Goodness, what a lot of questions :)
which of the following should I use?
If you're not capturing you never need .* or .+ A simple unanchored
spider
is all you need if you're looking for "any user-agent that contains the string 'spider' anywhere". Here [NC] is OK, because presumably you don't care if your unattractive robot calls itself Spider or SPIDER or even spIder instead.
which contains the country code .ru (as a lot of referer spam does)
Yes indeed. Matter of fact
:: shuffling papers ::
RewriteCond %{HTTP_REFERER} \.(ru|ua)(/|$) [NC]
RewriteCond %{HTTP_REFERER} !(google|yandex|mail)\.
RewriteRule (^|\.html|/)$ - [F]
That's my current version. I constrain most rules to requests for pages, so the server doesn't have to slow down and evaluate everything. If there's a request for an image, it was either referred by a page-- which has already been authorized-- or it's a hotlink-- which gets its own set of rules.
I have registered a few domain names which are very similar to my own. <snip> I have noticed that some domains that definitely have been registered have no associated dns. How do I make this possible?
I think you're conflating two different things. One's the domain
name; the other is the domain's
physical location. It is perfectly OK to have a registered domain but no site. The user's browser then puts up the error message that says "Although it appears to be a valid name, no server could be found". The only reason all those domains belonging to domain-name dragons resolve to a parking page is that they
want users to know the name is for sale.
But really, if it's a legitimate typo domain, wouldn't you be better off with either a sitewide page-for-page redirect or a single human-readable page that says
:: shuffling papers again ::
Are you looking for Widget World? The site with the transcoders and morphological analyzer and other good things too numerous to list? You want <a href = "http://www.example.ca/">dot ca</a>. This is dot com.

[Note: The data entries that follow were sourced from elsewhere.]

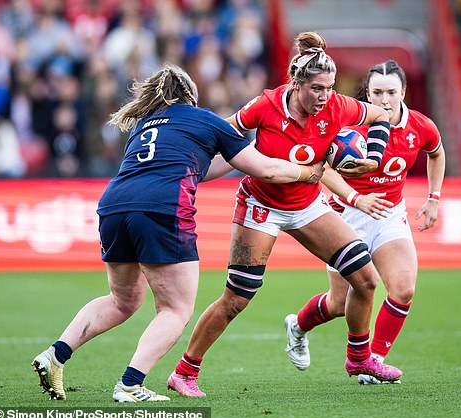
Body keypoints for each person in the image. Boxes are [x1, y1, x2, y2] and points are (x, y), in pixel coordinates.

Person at [31, 63, 322, 402]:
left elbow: (199, 170)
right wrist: (307, 172)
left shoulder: (144, 125)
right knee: (175, 309)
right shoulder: (206, 119)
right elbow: (267, 170)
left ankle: (56, 355)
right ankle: (130, 385)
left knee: (122, 300)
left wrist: (240, 152)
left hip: (114, 204)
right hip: (162, 207)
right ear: (191, 95)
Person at [167, 31, 402, 398]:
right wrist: (188, 175)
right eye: (316, 88)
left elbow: (381, 116)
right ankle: (184, 372)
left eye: (329, 87)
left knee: (366, 279)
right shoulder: (266, 105)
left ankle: (358, 357)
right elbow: (222, 135)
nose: (324, 96)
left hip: (307, 204)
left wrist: (373, 155)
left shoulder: (338, 106)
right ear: (296, 84)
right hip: (261, 207)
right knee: (237, 299)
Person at [284, 60, 445, 384]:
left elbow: (436, 152)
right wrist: (356, 198)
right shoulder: (348, 126)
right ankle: (298, 327)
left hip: (388, 214)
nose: (384, 100)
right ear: (366, 93)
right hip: (346, 215)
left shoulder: (420, 126)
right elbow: (322, 168)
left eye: (391, 92)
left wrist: (433, 198)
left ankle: (373, 361)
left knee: (403, 289)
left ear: (404, 92)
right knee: (340, 304)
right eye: (377, 92)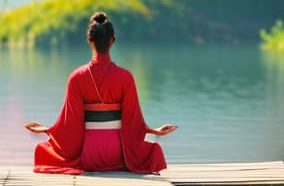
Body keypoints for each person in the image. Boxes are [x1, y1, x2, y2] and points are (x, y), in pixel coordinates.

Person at [24, 11, 176, 174]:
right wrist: (154, 131)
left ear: (89, 39)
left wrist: (47, 130)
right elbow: (133, 122)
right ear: (113, 40)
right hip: (117, 154)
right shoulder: (126, 77)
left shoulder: (77, 77)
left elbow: (69, 126)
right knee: (154, 150)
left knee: (42, 149)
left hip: (87, 154)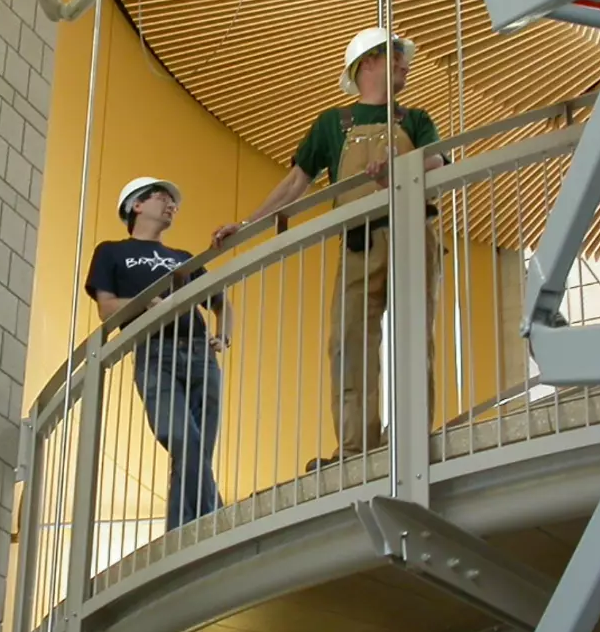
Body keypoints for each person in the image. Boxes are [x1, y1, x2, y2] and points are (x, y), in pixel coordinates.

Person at [212, 28, 445, 471]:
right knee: (348, 342)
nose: (404, 64)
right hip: (357, 241)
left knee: (414, 336)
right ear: (369, 62)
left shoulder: (415, 118)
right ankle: (356, 448)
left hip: (413, 234)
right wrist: (246, 225)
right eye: (396, 56)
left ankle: (412, 434)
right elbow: (296, 182)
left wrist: (397, 167)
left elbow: (436, 161)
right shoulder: (333, 124)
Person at [86, 177, 233, 530]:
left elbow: (219, 300)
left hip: (199, 353)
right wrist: (143, 304)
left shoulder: (182, 258)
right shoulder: (112, 251)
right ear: (136, 205)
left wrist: (223, 334)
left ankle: (181, 532)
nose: (171, 205)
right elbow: (106, 309)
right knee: (182, 436)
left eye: (173, 201)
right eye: (161, 197)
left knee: (196, 449)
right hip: (155, 353)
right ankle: (215, 519)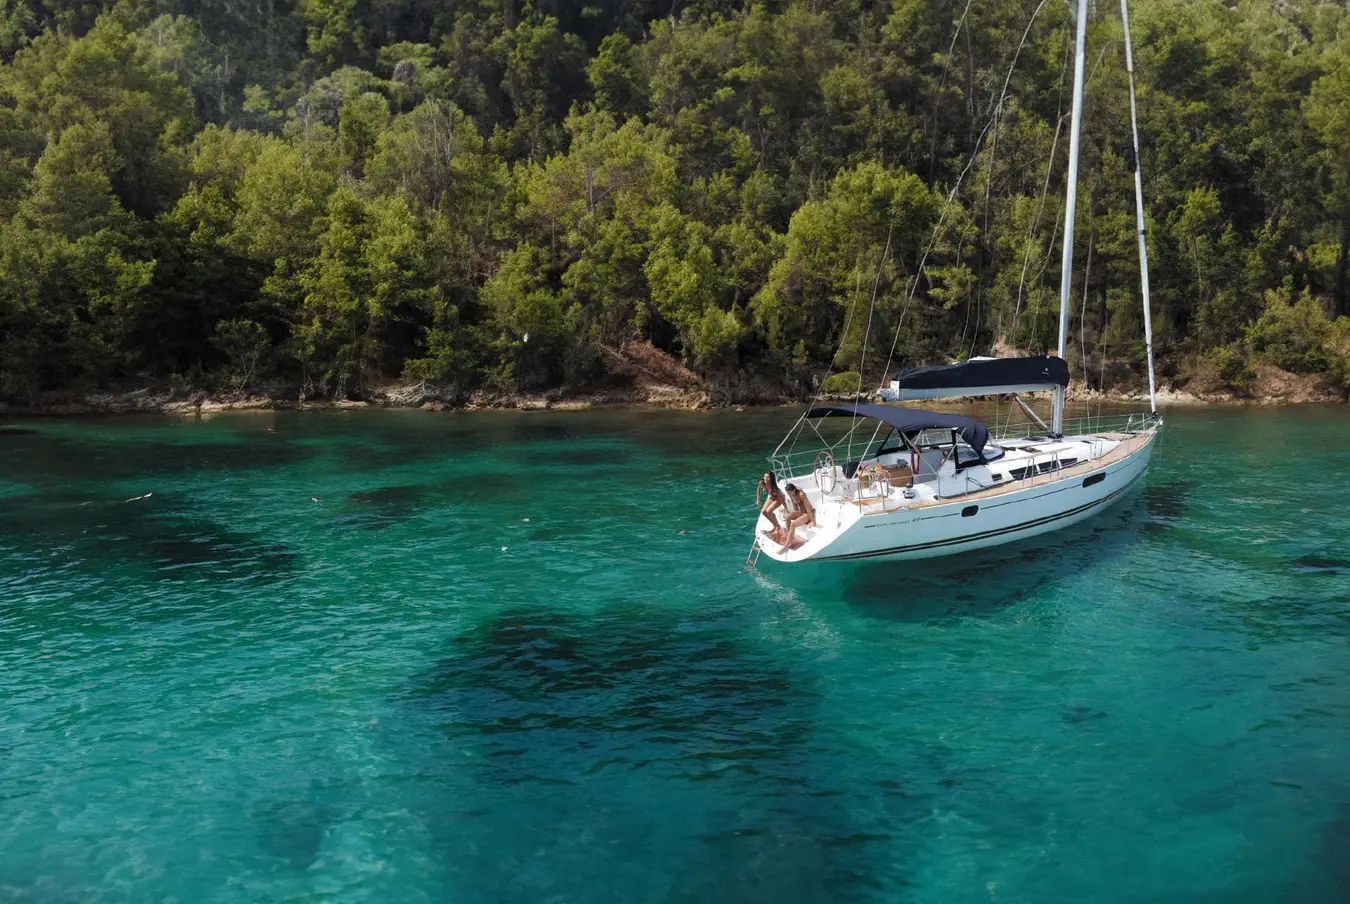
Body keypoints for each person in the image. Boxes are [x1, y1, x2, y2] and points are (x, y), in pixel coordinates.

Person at [781, 483, 817, 549]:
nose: (789, 494)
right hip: (801, 512)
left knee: (793, 524)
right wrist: (790, 514)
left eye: (789, 493)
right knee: (787, 518)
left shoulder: (801, 494)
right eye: (787, 493)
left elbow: (807, 508)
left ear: (794, 490)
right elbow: (795, 508)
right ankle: (791, 537)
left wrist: (812, 521)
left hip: (808, 513)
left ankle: (786, 545)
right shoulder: (791, 495)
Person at [757, 471, 786, 543]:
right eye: (765, 476)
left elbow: (781, 498)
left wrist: (786, 508)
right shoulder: (762, 482)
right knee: (763, 512)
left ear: (771, 479)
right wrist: (758, 499)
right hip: (772, 497)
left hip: (779, 498)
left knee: (769, 511)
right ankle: (774, 525)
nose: (765, 478)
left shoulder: (774, 488)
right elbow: (758, 489)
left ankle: (778, 526)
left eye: (767, 477)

(Since it's an ARIN range, the link doesn't give robots any information they didn't already have. If it were RIPE I wouldn't have used a live link.)
I'm stuck between using one of the following:
RewriteRule .? - [F,L]
RewriteRule /* http://www.example.com[G,L]
Basically is it best to use the F or G flag? And is it a good idea to redirect to something like the Google search page?
Both [F] and [G] carry an implied [L] flag. It does no harm, but isn't needed.
Is /* a typo? As written, it means "the request might contain a directory slash". A simple .? is enough if you're leading up to an unqualified [F].
NEVER redirect to some innocent third-party site. Some robots go away faster if you redirect either to 127.0.0.1 or to their own originating IP-- and it's a teeny bit less work for the server, since all it sends back is the redirect header. But really it's more about emotional satisfaction.
The form
any-target-here [G]
or
any-target-here [F]
is meaningless. It won't kill the server, but a "target" with any 400-class flag is simply ignored. As with redirects, some robots
might go away faster if you lie and say the page doesn't exist at all. But after a while it becomes easier just to say [F] when that's what you mean.
Fail would take them to a 404 but if I didn't want them to get a 404 would the redirect to google and the G flag do exactly that?
Fail isn't 404, it's 403. Either way, it's
very unlikely that the robot will look at your actual 403/404 page, or even the generic server-generated one. Coincidentally this subject came up in another thread very recently. I have a stylesheet that's used only by my error documents. So nobody knows it exists unless they've seen the requesting page. Until a couple of days ago, the googlebot had
never requested this stylesheet. So you have to assume that even a major search engine doesn't actually read your error documents. (afaik, a "noindex" tag on the page doesn't in-and-of-itself prevent the search engine from asking for supporting documents.)
Lastly, does the following actually work?
deny from .ru
It might, but don't do it. Someone else will explain the techicalia. In essence if your Allow/Deny lines contain
anything other than a normal IP address in CIDR form, the logs turn into an unreadable mess. And behind that mess lies extra work for your server.